В юности Роуз часами размышляла на эту тему, после того как Майкл Феллер и Сидел Левин впервые встретились в вестибюле «Бет Шалом». Сидел направлялась на благотворительный обед, где собирали по пятьсот долларов с каждого приглашенного, а Майкл выходил с собрания общества «Одинокие родители».

— Секс, — объявила Мэгги, мерзко закудахтав. Вероятно, так оно и было, поскольку, объективно говоря, их отец был хорош собой. Но Роуз все же сомневалась. Может, Сидел нашла в их отце не красоту, не хорошую партию, а истинную любовь, второй шанс. Кроме того, Роуз считала, что Сидел действительно любила Майкла Феллера, по крайней мере вначале. Да и отец искал не просто спутницу жизни, а мать для девочек и, вероятно, учитывал при этом успехи Сидел в воспитании Моей Марши. Майкл Феллер уже нашел любовь всей своей жизни и успел похоронить ее в Коннектикуте. И с каждой неделей Сидел все больше это сознавала. Все больше разочаровывалась. Все больше ненавидела падчериц. И все изощреннее вымещала на них собственные обиды.

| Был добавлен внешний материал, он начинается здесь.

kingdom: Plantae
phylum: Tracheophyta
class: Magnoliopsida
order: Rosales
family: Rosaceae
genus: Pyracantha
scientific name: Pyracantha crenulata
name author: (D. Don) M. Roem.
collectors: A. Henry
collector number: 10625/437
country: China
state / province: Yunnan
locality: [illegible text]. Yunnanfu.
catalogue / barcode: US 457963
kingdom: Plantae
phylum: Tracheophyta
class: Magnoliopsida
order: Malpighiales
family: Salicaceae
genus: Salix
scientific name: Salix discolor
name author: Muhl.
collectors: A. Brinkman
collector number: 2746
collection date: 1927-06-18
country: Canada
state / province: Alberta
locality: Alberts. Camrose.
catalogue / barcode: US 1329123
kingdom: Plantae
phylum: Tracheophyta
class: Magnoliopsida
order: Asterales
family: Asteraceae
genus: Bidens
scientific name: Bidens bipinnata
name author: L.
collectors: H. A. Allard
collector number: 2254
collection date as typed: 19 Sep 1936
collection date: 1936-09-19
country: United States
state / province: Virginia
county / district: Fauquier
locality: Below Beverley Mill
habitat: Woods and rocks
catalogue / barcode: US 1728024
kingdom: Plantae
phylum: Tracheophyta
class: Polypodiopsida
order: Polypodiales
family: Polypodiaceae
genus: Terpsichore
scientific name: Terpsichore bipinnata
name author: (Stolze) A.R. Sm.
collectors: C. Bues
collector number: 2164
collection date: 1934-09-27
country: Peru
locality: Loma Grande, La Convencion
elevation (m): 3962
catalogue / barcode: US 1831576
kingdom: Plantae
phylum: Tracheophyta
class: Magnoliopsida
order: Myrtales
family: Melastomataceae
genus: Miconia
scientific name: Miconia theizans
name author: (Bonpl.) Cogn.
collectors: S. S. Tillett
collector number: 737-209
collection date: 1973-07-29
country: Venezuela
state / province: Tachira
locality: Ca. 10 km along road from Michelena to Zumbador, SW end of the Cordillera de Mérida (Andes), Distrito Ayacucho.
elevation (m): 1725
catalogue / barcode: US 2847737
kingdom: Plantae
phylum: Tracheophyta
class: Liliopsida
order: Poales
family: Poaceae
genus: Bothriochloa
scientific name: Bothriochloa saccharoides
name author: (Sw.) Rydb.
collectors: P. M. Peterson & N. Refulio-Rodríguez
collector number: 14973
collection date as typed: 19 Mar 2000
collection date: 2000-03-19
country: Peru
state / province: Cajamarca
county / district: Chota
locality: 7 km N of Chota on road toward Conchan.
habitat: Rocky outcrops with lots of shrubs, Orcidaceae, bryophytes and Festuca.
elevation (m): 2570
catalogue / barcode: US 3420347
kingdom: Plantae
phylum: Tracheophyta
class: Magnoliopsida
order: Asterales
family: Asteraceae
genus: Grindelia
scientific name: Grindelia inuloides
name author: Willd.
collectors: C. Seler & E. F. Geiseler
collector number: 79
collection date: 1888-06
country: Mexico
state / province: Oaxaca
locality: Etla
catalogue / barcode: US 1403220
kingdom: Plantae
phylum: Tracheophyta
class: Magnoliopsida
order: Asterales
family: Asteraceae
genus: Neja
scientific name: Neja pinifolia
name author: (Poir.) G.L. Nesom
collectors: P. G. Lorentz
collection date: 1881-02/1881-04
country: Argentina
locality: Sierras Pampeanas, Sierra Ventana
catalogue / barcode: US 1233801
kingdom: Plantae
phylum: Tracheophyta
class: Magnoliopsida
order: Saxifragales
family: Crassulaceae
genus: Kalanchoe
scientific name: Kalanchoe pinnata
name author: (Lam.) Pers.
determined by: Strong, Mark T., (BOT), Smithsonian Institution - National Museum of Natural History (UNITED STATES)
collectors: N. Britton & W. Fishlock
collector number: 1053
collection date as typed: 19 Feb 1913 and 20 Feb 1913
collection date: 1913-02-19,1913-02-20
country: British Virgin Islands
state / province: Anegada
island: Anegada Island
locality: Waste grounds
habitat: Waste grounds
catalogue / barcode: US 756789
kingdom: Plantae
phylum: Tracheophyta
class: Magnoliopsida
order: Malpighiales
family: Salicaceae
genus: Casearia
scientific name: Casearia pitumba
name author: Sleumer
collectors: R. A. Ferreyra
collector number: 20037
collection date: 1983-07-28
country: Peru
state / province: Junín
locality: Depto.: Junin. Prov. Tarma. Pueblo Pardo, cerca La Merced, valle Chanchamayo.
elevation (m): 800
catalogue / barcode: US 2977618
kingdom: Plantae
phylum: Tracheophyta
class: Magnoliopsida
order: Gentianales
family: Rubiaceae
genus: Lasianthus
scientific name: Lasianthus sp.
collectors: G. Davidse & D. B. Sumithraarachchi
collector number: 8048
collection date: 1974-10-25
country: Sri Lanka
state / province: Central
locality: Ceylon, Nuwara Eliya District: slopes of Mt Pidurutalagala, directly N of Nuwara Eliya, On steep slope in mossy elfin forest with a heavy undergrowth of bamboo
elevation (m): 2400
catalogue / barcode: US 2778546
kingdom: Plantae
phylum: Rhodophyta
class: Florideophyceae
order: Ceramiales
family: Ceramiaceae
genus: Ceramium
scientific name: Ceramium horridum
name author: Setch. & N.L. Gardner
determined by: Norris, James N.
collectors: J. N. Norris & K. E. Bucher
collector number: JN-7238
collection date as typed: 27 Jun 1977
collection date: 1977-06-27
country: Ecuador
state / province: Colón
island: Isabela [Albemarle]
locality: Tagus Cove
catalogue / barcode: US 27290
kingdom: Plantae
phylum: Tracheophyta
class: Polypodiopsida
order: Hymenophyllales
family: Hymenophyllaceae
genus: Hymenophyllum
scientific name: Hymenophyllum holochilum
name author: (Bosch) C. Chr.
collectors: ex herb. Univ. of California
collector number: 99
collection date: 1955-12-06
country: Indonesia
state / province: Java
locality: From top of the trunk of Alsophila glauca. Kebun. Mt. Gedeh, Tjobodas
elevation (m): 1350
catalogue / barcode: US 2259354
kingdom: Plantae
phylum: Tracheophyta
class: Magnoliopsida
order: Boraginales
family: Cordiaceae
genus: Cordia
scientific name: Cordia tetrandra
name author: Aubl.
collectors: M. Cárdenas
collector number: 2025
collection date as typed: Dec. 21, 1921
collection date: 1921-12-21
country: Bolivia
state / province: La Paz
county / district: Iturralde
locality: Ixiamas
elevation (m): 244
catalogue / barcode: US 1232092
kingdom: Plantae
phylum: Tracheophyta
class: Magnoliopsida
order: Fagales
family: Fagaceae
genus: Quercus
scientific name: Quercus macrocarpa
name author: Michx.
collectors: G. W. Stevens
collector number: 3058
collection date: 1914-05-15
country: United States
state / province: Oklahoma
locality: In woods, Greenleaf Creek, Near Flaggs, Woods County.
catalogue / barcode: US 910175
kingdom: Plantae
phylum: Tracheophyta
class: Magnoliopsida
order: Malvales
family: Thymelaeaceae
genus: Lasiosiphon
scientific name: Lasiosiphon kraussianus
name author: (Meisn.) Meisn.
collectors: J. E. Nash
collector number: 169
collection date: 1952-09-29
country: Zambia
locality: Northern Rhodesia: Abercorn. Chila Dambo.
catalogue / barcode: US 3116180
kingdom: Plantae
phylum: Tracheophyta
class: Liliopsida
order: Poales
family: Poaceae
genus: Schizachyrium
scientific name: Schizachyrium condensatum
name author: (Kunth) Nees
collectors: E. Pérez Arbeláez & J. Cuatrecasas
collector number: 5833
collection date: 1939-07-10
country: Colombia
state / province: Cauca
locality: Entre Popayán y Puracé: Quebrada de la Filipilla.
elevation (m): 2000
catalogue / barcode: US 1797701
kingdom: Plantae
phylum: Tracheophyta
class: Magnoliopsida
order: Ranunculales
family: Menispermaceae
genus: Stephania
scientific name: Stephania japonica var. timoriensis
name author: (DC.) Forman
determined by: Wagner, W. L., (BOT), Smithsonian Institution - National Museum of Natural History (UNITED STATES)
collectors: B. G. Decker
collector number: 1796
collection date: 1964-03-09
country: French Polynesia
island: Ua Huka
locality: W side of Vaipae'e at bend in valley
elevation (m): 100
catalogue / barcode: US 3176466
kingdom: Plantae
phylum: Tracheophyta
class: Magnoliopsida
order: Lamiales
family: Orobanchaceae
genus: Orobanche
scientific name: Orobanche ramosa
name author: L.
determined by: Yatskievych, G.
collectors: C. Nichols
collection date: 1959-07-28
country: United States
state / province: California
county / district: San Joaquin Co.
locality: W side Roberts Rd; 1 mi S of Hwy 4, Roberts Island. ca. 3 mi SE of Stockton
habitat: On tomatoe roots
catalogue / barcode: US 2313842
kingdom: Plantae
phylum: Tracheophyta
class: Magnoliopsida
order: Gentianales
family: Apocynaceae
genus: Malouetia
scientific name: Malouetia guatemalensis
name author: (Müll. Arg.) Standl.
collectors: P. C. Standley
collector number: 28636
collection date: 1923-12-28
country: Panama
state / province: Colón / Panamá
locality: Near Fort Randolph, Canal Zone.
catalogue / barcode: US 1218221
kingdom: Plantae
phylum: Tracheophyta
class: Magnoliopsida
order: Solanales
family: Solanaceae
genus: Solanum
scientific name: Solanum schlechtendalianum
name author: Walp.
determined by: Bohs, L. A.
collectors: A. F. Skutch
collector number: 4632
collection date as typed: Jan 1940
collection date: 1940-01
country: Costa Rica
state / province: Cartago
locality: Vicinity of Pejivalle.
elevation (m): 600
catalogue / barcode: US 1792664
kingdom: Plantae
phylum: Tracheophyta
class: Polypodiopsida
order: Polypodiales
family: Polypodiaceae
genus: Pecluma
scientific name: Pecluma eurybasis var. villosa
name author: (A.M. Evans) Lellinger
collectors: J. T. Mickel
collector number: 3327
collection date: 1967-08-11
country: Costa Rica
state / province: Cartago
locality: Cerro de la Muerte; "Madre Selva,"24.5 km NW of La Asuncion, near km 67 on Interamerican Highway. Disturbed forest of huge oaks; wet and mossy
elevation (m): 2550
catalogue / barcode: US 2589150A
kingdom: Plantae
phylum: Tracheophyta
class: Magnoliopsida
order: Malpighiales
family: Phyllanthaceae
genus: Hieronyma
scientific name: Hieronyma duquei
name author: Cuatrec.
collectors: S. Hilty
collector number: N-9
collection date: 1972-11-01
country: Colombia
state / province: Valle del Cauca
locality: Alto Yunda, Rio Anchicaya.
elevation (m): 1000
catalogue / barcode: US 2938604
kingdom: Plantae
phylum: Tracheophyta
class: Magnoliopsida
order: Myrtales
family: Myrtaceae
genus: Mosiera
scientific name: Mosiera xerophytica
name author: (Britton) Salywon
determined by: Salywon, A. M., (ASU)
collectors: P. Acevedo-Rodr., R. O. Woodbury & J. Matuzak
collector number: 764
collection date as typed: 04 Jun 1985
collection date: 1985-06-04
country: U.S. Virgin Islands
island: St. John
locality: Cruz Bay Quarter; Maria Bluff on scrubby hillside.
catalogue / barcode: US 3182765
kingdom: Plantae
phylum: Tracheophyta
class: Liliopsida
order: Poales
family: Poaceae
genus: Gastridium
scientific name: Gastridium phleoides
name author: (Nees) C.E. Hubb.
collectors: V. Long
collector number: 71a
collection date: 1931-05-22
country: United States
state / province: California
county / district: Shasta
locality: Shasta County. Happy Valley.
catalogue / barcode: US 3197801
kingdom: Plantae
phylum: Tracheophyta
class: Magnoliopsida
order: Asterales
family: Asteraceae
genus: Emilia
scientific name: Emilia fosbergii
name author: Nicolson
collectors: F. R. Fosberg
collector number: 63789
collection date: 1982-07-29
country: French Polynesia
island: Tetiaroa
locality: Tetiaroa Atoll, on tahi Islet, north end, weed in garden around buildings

«Как все это грустно», — думала Роуз, натягивая шапку на уши и туго обматывая шею шарфом. Грустно, и уже вряд ли что изменишь. Слишком давно Сидел и отец в одной упряжке.

— Хочешь глоточек?

Роуз, глубоко погруженная в размышления, от неожиданности подскочила и повернулась к сестре. Та, закинув ноги на спинку переднего кресла, помахивала фляжкой с абрикосовым бренди.

— Нет, спасибо.

И Роуз обратилась к отцу:

— Как у тебя дела?

— Ах, сама понимаешь, работы полно. Последний квартал был просто ужасным. Я… Да шевелись ты, ублюдок!!!

Роуз перегнулась через сестру.

— А что новенького у тебя? — спросила она Сидел. Та взбила мех на воротнике.

— Моя Марша решила сделать ремонт.

— Как интересно, — пробормотала Роуз, стараясь изобразить энтузиазм.

Сидел кивнула.

— Мы едем на курорт, — продолжала она. — В феврале. И, бросив многозначительный взгляд на талию Роуз, добавила:

— Знаешь, после свадьбы моя Марша купила костюм от Веры Вонг шестого размера, и пришлось…

«Забрать его в швах», — закончила Роуз мысленно как раз в тот момент, когда Мэгги сказала то же самое, только вслух.

Сидел недовольно прищурилась.

— Не понимаю, почему тебе так нравится грубить?

Мэгги, не сочтя нужным ответить, протянула руку за отцовским биноклем и принялась критиковать девиц-чирлидеров, появившихся на поле.

— Жирная, старая, жирная, старая, — бормотала она, ведя биноклем вдоль цепочки. — Отвратительно выкрашена… о-о-о, кто ей только делал сиськи… старая, жирная, старая…

Майкл махнул разносчику пива, но Сидел схватила мужа за руку.

— Орниш, — прошипела она.

— Это еще что такое? — спросила Роуз.